Flash forward about 10 years later in 1998 and I played my first poker tournament while living in Costa Rica. I was immediately hooked and started playing 2-3 times a week. The big highlight was winning my first “big” tournament at Humberto Brenes’s Texas Holdem Club. I say big because at the time, 30-40 players and a $2,000 payday was quite big for me. I remember coming home that night and not being able to fall asleep for hours with all the adrenaline rushing through my veins.

Then, in 2000, my company transferred me to Argentina which didn’t have any live poker at the time. I was crushed. I had the bug and no place to play…until a friend told me about online poker. I made my first deposit and the rest is history. I would come home from work and would literally have my tie off and shirt unbuttoned as I entered the front door to dash to my computer and start playing online.

This passion eventually led me to quit my job and my wife and I moved to New Zealand in 2001 while I paid our bills playing online poker. Poker was now my livelihood as I became one of the first “pioneers” as an online poker professional. My wife and I loved New Zealand, but my biggest poker memory there was winning the 2002 New Zealand Poker Championships. The adrenaline rush when you win a poker tournament is like no other. With my wife by my side and a large crowd looking on, winning that tournament made me feel like I had arrived. I was a player! I was such a player, that my head gave me this crazy idea to try and write a poker book!
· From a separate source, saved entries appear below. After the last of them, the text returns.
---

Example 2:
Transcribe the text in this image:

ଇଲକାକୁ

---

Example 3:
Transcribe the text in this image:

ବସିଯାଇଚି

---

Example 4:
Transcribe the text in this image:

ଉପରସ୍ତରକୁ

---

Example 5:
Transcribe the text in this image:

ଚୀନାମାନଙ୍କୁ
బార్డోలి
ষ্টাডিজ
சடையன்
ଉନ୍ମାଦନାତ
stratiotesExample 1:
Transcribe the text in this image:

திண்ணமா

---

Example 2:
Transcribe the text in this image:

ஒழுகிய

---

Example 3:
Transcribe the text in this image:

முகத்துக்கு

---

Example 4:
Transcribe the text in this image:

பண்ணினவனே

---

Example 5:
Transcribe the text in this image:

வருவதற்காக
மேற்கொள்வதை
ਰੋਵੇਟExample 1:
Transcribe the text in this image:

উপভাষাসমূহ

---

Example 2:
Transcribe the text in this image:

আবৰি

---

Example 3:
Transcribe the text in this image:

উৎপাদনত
My wife really had thought I lost my mind. Between 2002 and 2003 I spent hour upon hour writing down everything I had learned about limit Hold’em. Any author can tell you, when you get a copy of your first book there is a tremendous sense of pride. Little did I know how successful that little book would become.

We moved back to the US in 2003 and poker was booming. Moneymaker became the WSOP champ and the World Poker Tour had launched. In 2004, I was fortunate to win a seat to the main event. I was going to play with the big boys! I remember my first battle with someone I had heard of, Andy Bloch. I attacked him on a semi-bluff, only to be called, and then hit my draw on the river. He stared me down for what seemed like hours before making the call and paying me off. I had beaten a name pro in the biggest tournament on the planet!
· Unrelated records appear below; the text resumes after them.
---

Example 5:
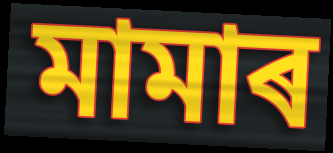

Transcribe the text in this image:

মামাৰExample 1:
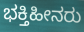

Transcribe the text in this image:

ಭಕ್ತಿಹೀನರು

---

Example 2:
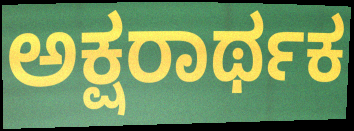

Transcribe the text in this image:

ಅಕ್ಷರಾರ್ಥಕ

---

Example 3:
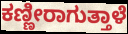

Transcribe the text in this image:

A few days later I had finished 33rd. I appeared on TV, having played with both Mike Matusow and Greg Raymer at the same table. I got to relive my AA bad beat to Al Krux’s TT over and over again as ESPN broadcast my face of despair hundreds and hundreds of times over the following months. Oh the game of poker – so much fun and yet so brutal! I would have knocked Al Krux out, yet he survived and made the final table. How many times have I asked what if? But that is what being a poker player is all about.

As live poker grew, so did online poker. Winning my first major online tournament was such an amazing, incredible feeling. To think you could turn $200 into $132,000 was unthinkable just a few years earlier when Moneymaker started the boom. Then a year later, I won a tournament with 10,000 entrants! This game that I have loved since high school was now not only America’s game, but the world’s game and passion.

I truly love this game – the excitement, the adrenaline, the challenge, and even the bad beats. But the thing I love the most is the wonderful people I have met through poker. Running the Forum on my website has been a true joy. Poker brought us together, but it is truly a community where friendships are bonded. It’s great to take a trip to Vegas and then be invited into a friend’s home that I met through my Forum.

Poker is a great game but at the same time can be a grind. Take a few moments to reflect on all of your favorite poker memories. Try to remember the feeling you had winning your first big pot or first big tournament. Remember that wonderful rush where everything went your way. Rekindle that passion for the game you fell in love with. After all, at the end of the day, poker is just a game.